During this time there had been more retirements, Whitehead had found swapping his old Ferrari 125 for the Alta chassis had brought little improvement, retiring from the tail field with clutch failure on lap 26. Upon his first retirement, Schell had returned to the pits and had commandeered Enrico Platé teammate, Baron de Graffenried's car. He would then retire for a second time on lap 34, the brakes on De Graffenried's car having failed. The most significant retirement was to come on lap 51. Shortly after overtaking Trintignant for fifth, Hawthorn began to develop a misfire in his Bristol engine where he would subsequently drop back behind Trintignant, Collins and Macklin. Hawthorn returned to the pits to check his engine, however after returning to the track, Hawthorn's engine problems persisted and he decided to retire for good.

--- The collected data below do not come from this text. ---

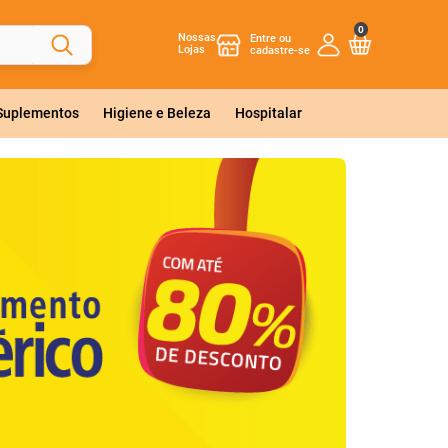
0
Nossas
Lojas
 Suplementos
Higiene e Beleza
Hospitalar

The Gordini's of Bira and Behra who had their races ruined at the start, had began to climb through the field once again. Both drivers had climbed to the rear of Collins, who as ever was proving determinedly difficult to pass. Bira retired with axle problems on lap 56 whilst a frustrated Behra was left looking for an opening on the unpassable HWM. The race at Rouen had proven incredibly uneventful, Ascari was left to dominate the race, completely unchallenged in which he finished an entire lap ahead of teammate Farina in second place. Farina meanwhile was a further lap ahead of Taruffi's third place whilst Manzon's Gordini, the highest finishing non-Ferrari was a whole lap adrift of Taruffi. Trintignant took fifth, himself distanced, two laps behind Manzon, yet two laps ahead of Collins's sixth place. Collins had held Behra off until the end, on the final lap as he approached the chequered flag, the HWM's axle failed forcing him to coast across the line, yet remarkably still ahead of Behra's Gordini.
Collins and Behra had finished seven laps adrift of Ascari, whilst also finishing a distant seven laps adrift were Étancelin's Maserati and Macklin's HWM. Nine laps adrift in the final HWM was that of their guest driver, Giraud-Cabantous. Rudolf Fischer was well off the pace throughout the race, he pulled his old Ferrari 212 sportscar into the pits, allowing his friend and fellow Swiss driver, Peter Hirt to take over. Hirt, however could do little better and would finish eleventh, eleven laps adrift of Ascari. The final finisher, a dismal fourteen laps adrift of Ascari was that of Comotti, another Ferrari 166 driver.